Istanbul sözleşmesinin kaldırılması sonrası cinsel suçlara yaklaşıma ilişkin deneyimlerimizi ve karşılaştığımız problemleri aktarmaya çalışacağız.
Kanunlarımız ve içtihatlarımız dünyanın bir çok medeni ülkesiyle yarışacak ciddiyete , kaliteye ve aynı zamanda eksikliğe sahip durumda peki sorun nedir? sorun maalesef ki kanun uygulayıcıların yaptığı eksikliklerden kaynaklanmaktadır. Kanun uygulayıcıların için de üzülerek biz avukatlar da bulunmaktadır. Avukatlık mesleğinde haksızlıklar karşısında direnen ve savunma makamının hakkını veren meslektaşlarımızı ayrı tutuyorum. İşini layıkıyla yapan hakim ve savcılarımızda tabiki bulunuyor. Ancak İstanbul Sözleşmesi sonrası yaşanan sıkıntıları gördükçe hukukçu kimliğimi sorgulamaya başladığımı belirtmeliyim. Cinsel suçlarda diğer suçlara oranla iftira ve gerçek olmayan beyanlar oldukça fazla olduğunu gözlemlemiştik. İstanbul Sözleşmesini tekrar tartışılır hale getiren noktalardan birisi de iftiralar olmuştu. Kamu vicdanını etkileyen ve medyaya yansıyan vakıalar karşısında insanlar kendilerinin güvende olmadığı bir beyanla cezaevine girebileceği düşüncesiyle yani hukuk güvenliği ilkesinden endişe duymaktaydı. Aslında İstanbul Sözleşmesi öncesi de sonrası da yaşanan olumsuz vakıalarda uygulama noktasında yaşanan sıkıntılardan kaynaklanmaktaydı.

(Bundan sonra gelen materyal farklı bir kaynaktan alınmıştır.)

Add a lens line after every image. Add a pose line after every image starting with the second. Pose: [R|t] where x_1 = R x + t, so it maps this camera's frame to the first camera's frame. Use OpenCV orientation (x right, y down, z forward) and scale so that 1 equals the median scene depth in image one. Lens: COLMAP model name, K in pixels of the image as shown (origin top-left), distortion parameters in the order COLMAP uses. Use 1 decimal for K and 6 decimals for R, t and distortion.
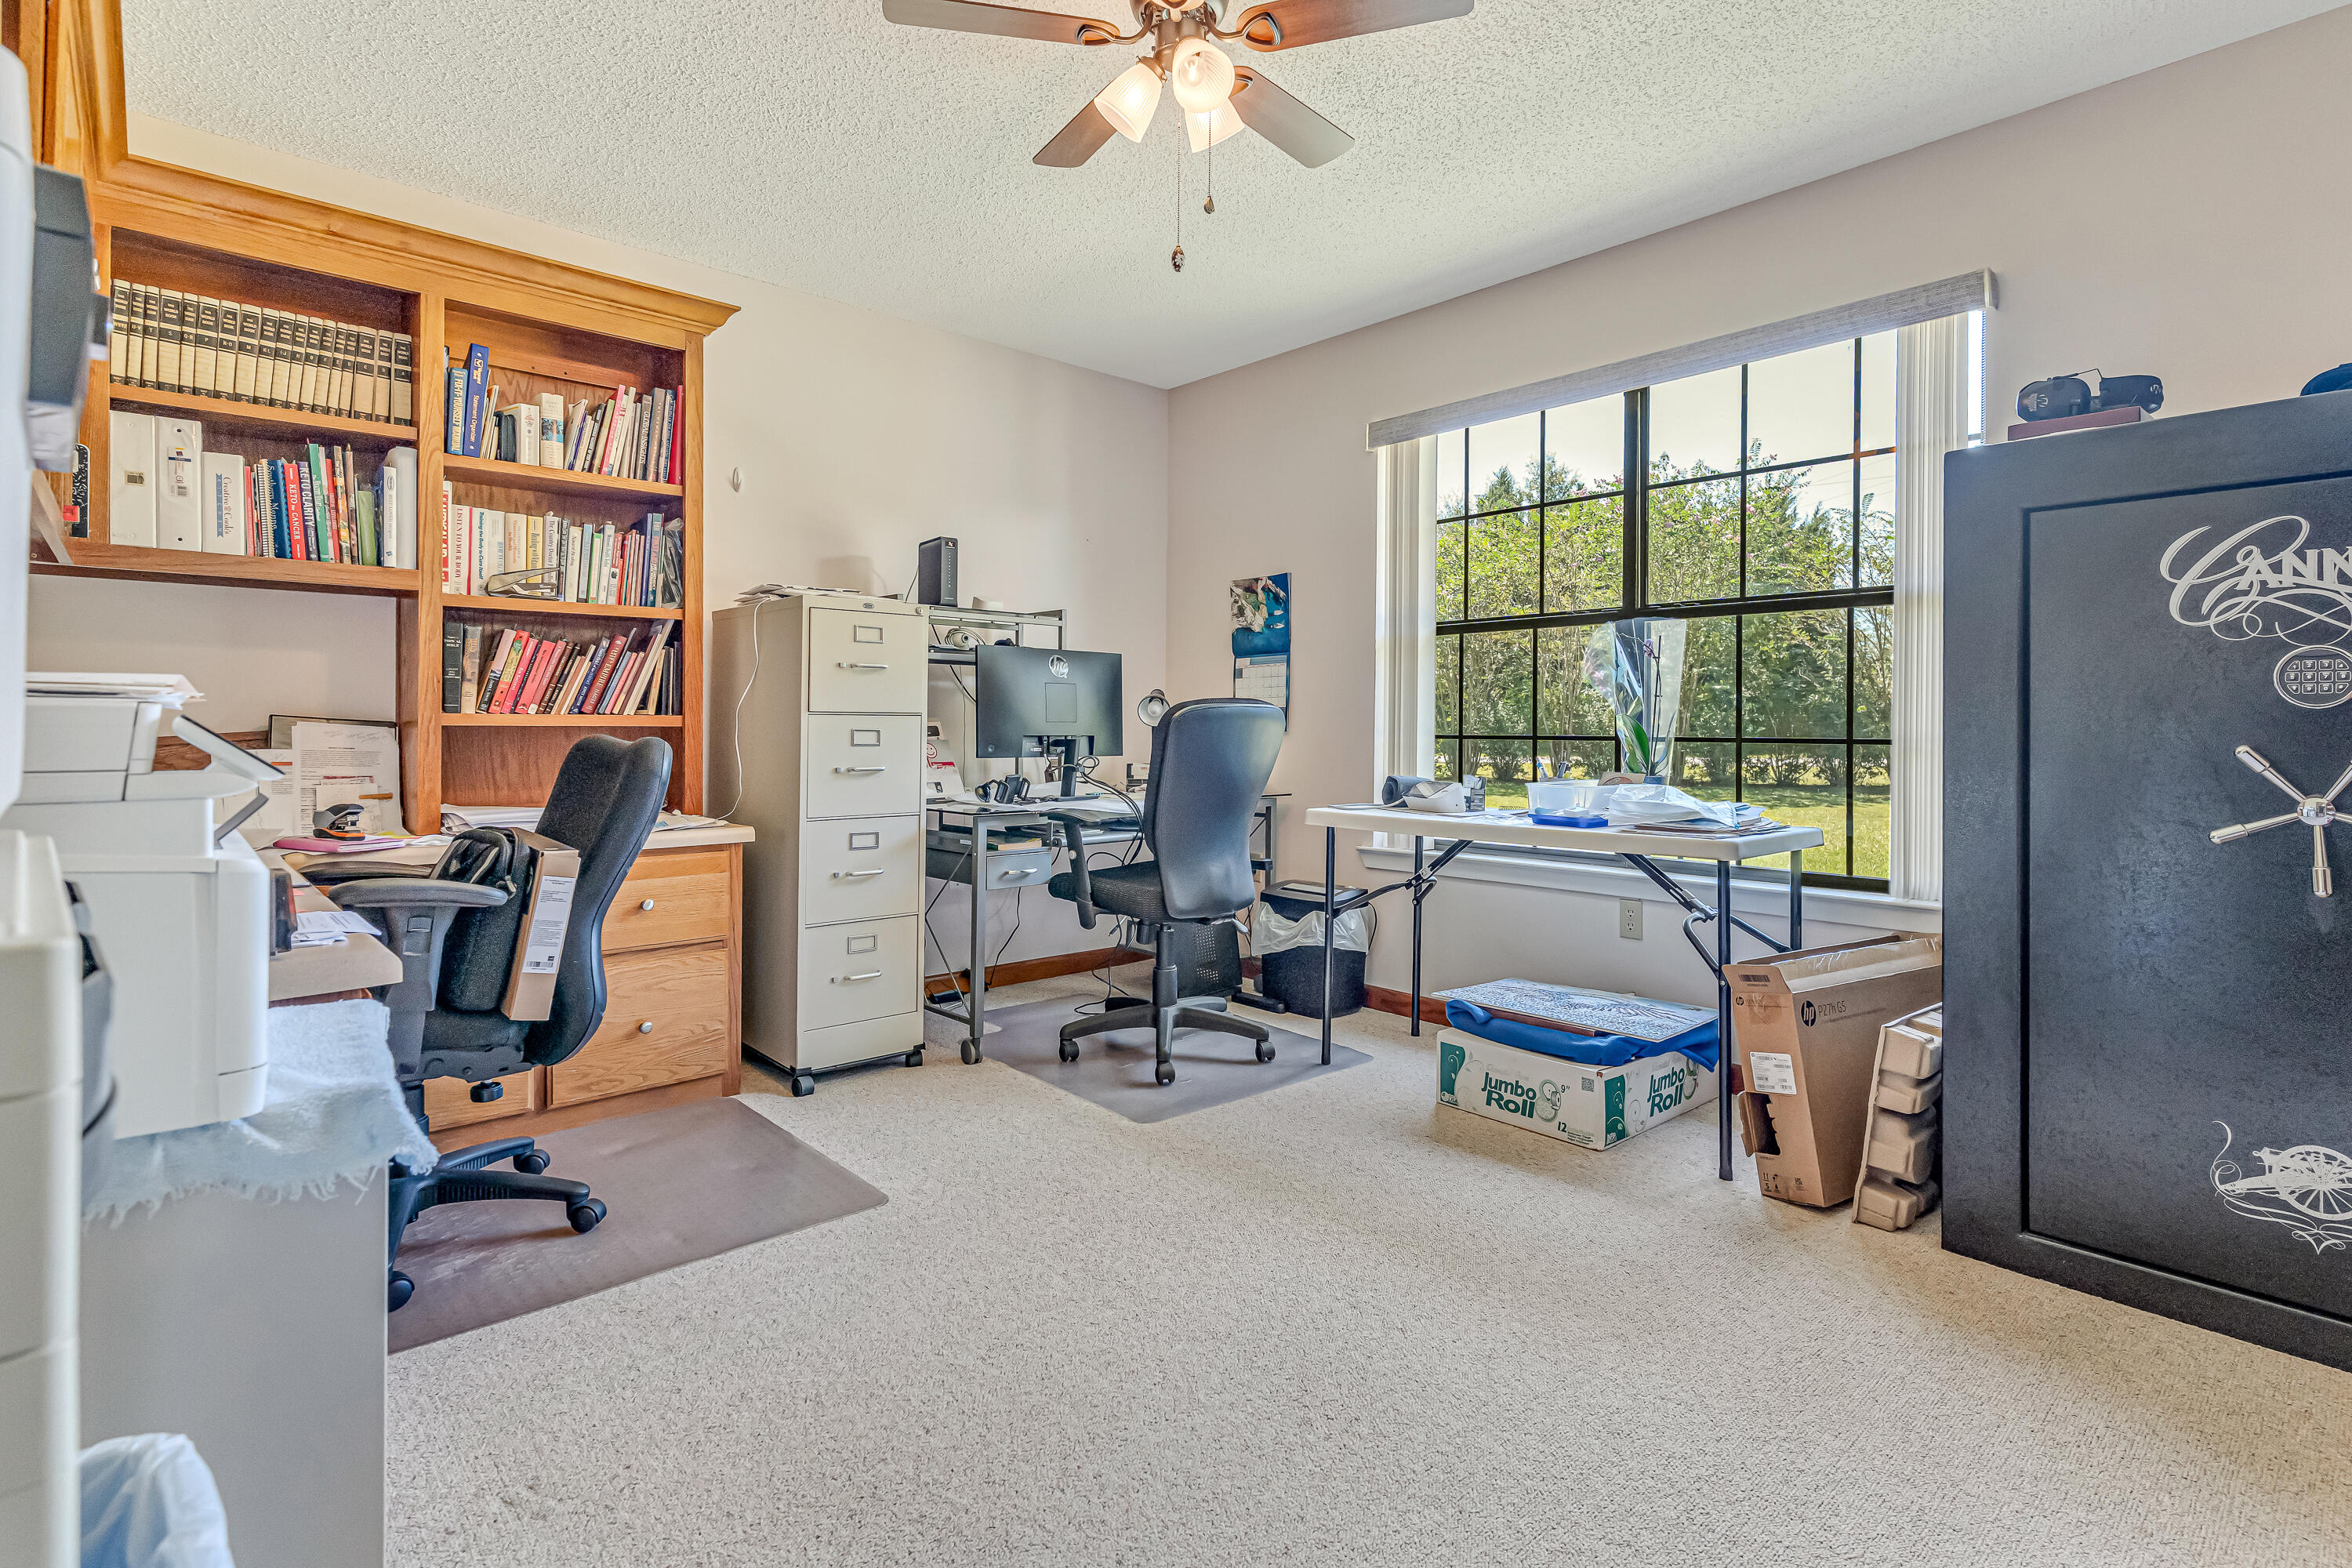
lens RADIAL K [[1094.4, 0, 1252.8], [0, 1094.4, 737.0], [0, 0, 1]] dist [0.001559, 0.000233]
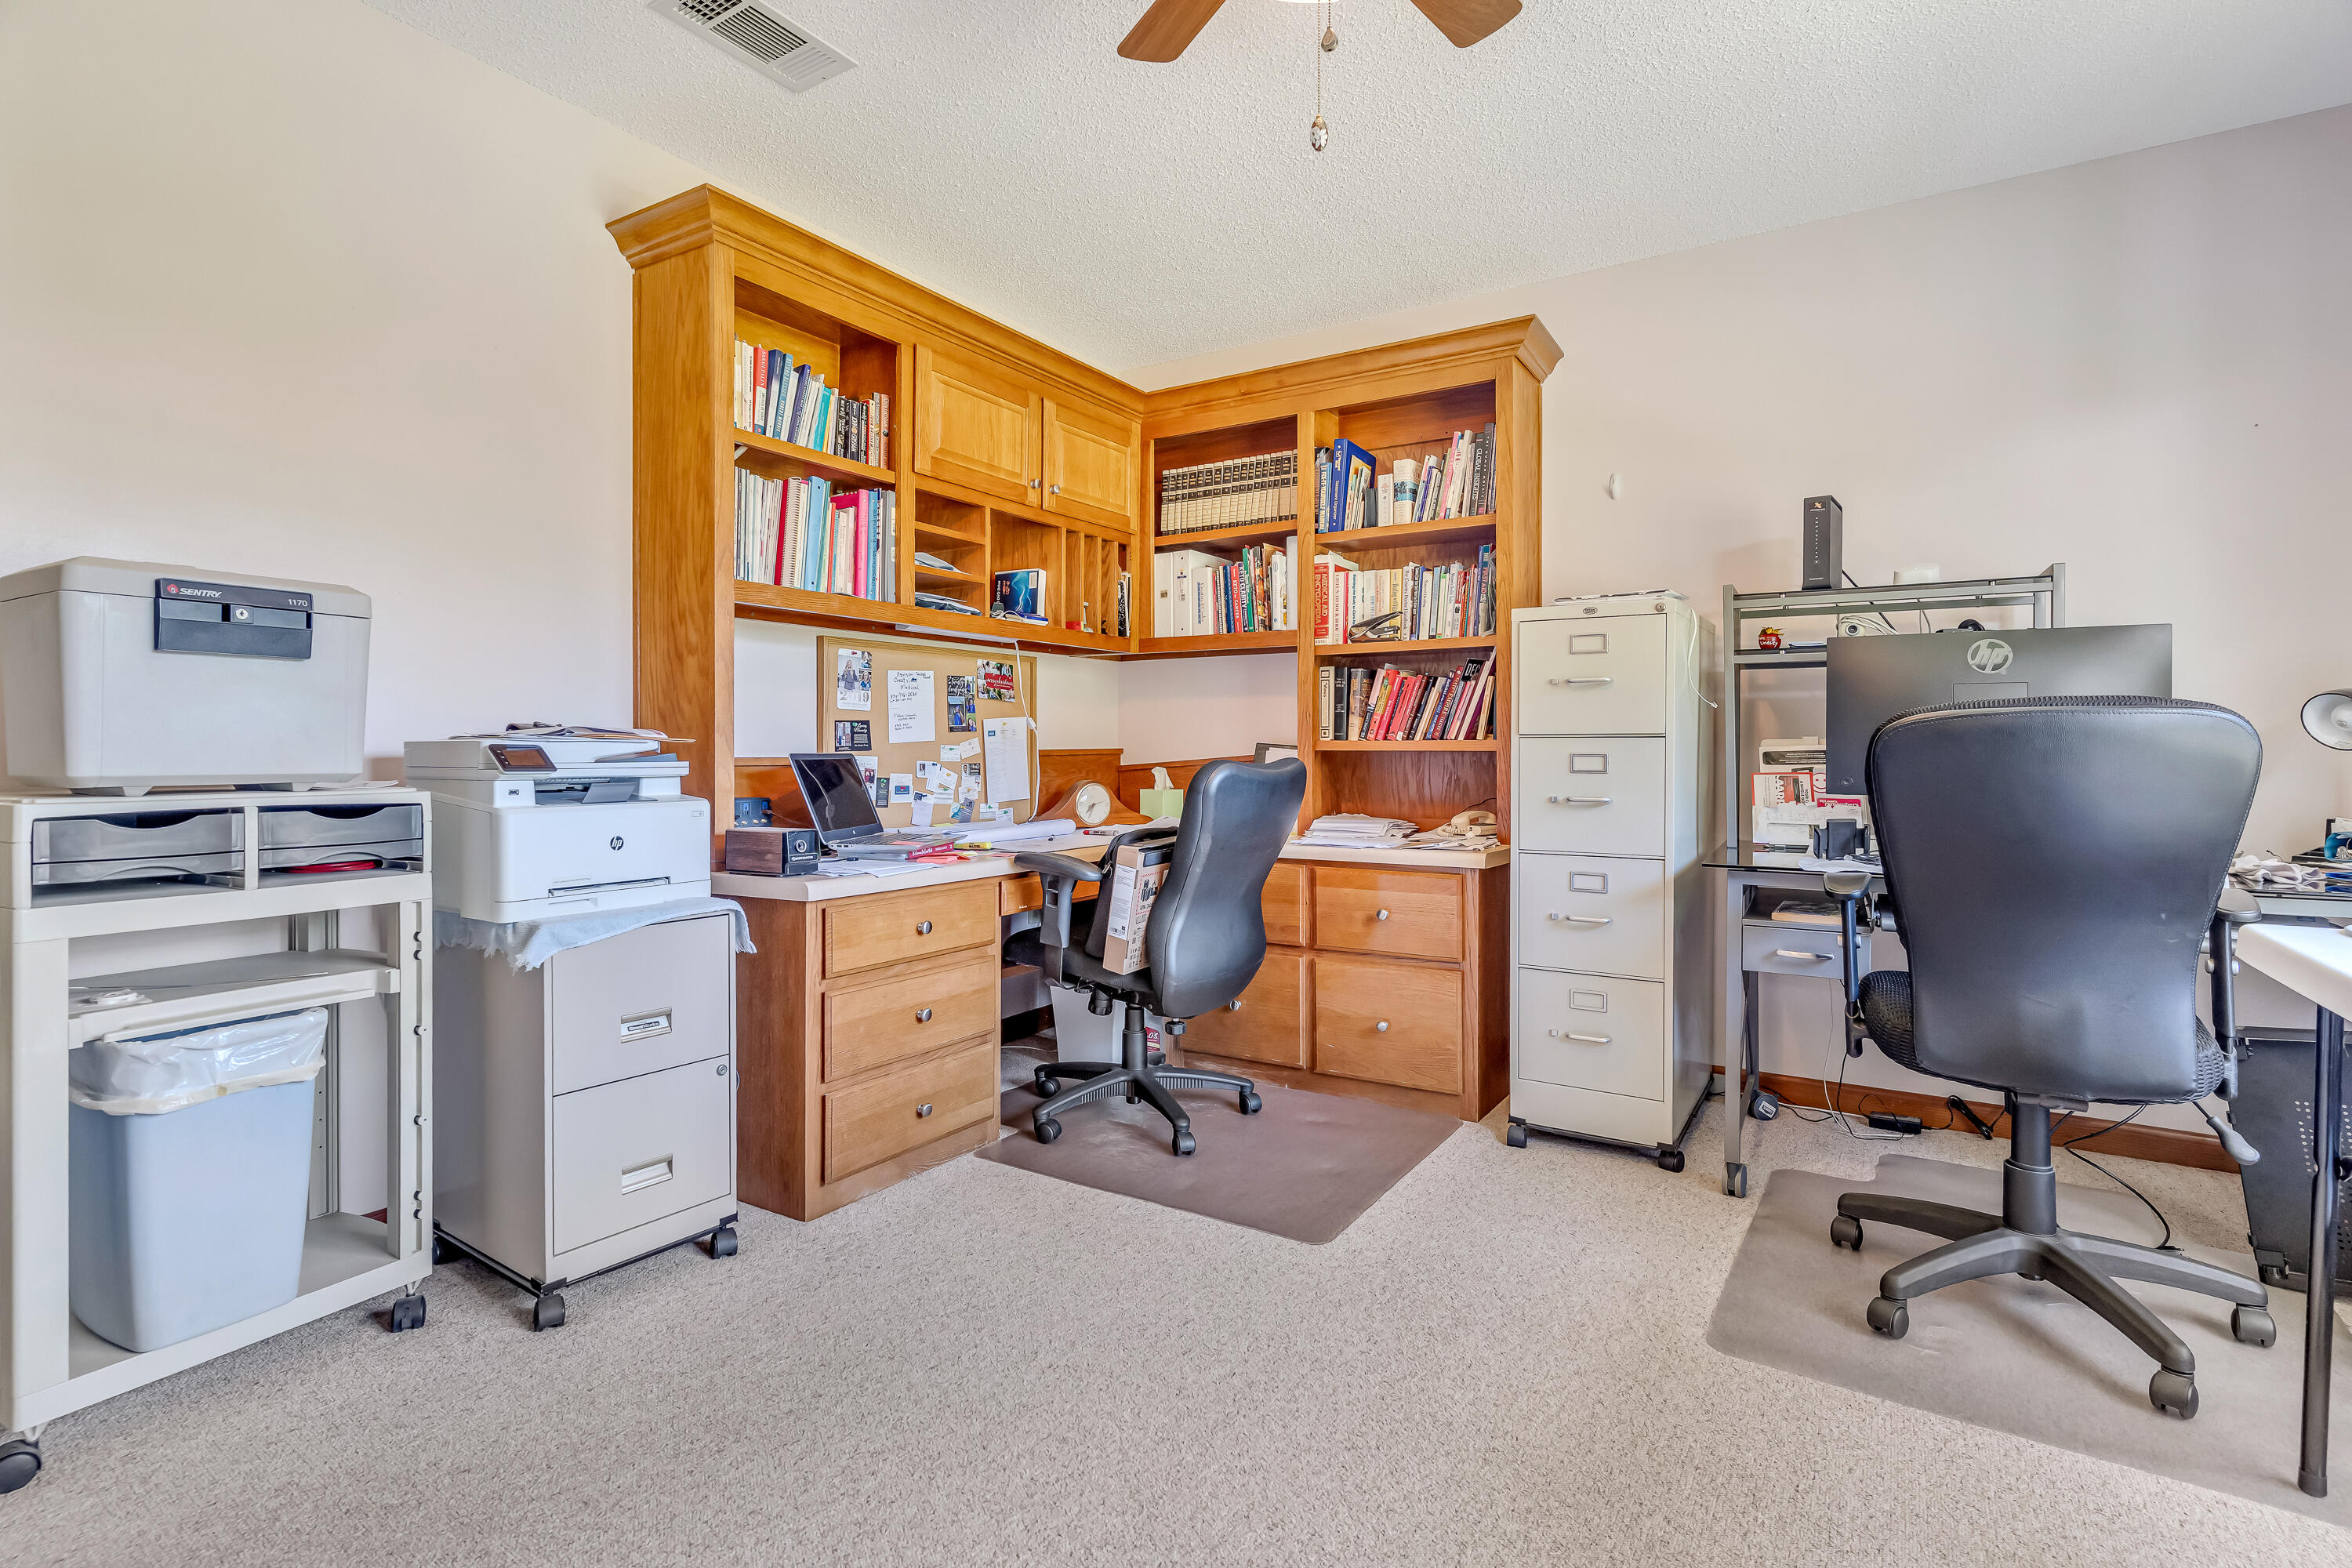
lens RADIAL K [[1148.6, 0, 1181.5], [0, 1148.6, 768.7], [0, 0, 1]] dist [0.002947, 0.001145]
pose [[0.247469, 0.013647, -0.968800, 0.477721], [-0.009275, 0.999888, 0.011716, -0.003117], [0.968851, 0.006087, 0.247568, 0.494985]]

İstanbul Sözleşmesi öncesi kadının ve çocuğun beyanı esastır anlayışı ile sadece tek bir beyanla başka hiçbir delil olmadan faile ceza verilirdi. Şimdi ise failin beyanı dışında bir başka somut delil olmadığı gerekçesiyle dava açılmıyor. Bu böyle olmamalı.. Yani ortayı bulacak bir ayar bir türlü bulamıyoruz. Kantarın topuzunu kaçırdığımız için de maalesef adalet sistemi sorgular hale geliyoruz.
Bakırköy adliyesinde bir soruşturma dosyamda aile içi cinsel şiddete maruz kalmış hatta kendisiyle birlikte bir başka çocuğunda şiddete maruz kaldığına yönelik şikayetimiz sonrası iddia makamı beyan dışında bir başka somut delil olmamasını gerekçe göstererek davayı bile açmayarak takipsizlik kararı verdi. Halbuki dosya içinde müvekkilimin psikolojik durumun yaşanan cinsel saldırılardan bozulduğu, failin tutarsız beyanı, husumet olmadığına ilişkin durumlar vs. hiçbiri göz önüne alınmadı. Ama ne tesadüfdür mi aynı savcının bir başka dosyada objektif olarak bakıldığında soyut delil dışında başka delil bulunmadan davayı açtığına da şahit oldum. Adalet Bakanı Abdülhamit Gül, İstanbul Sözleşmesi kalktıktan sonra mağdurun beyanının somut bir delil olduğuna yönelik açıklaması vardı. Kendisi aynı zamanda bir avukat olduğundan bu konudaki düşüncesi gayet doğruydu. Mağdurun şikayetinin içeriği ve ifadeleri somut delildir. Özellikle hakim ve savcı o ifadelere itibar edilip edilmemesine ilişkin beyanları değerlendirebilecek tecrübede ve yetkinlikte olmaları sebebiyle o ifadeler soruşturmanın temelini oluşturan en önemli somut delillerdir. Her soruşturma bir yapboz gibidir. Özellikle cinsel suçlar, gizlilik içinde işlenebilen suç tipleri olduğundan burada yapbozu tamamlayacak materyaller varsa iddia makamı davayı açmalıdır. Yapboz mahkemede tamamlandığında ise faile ceza verilecektir. İddia makamı beraatla sonuçlanacağını düşündüğü olay için takipsizlik kararı veririm diyemez. İddia makamı kendisini mahkeme yerine koyamaz. Bu sebeple bu tutarsız kararlar olduğu sürece İstanbul Sözleşmesi, Mars Sözleşmesi veya adına ne sözleşmesi derseniz diyebilirsiniz vicdanlar yaralanmaya devam eder ve adalet güven zedelenir.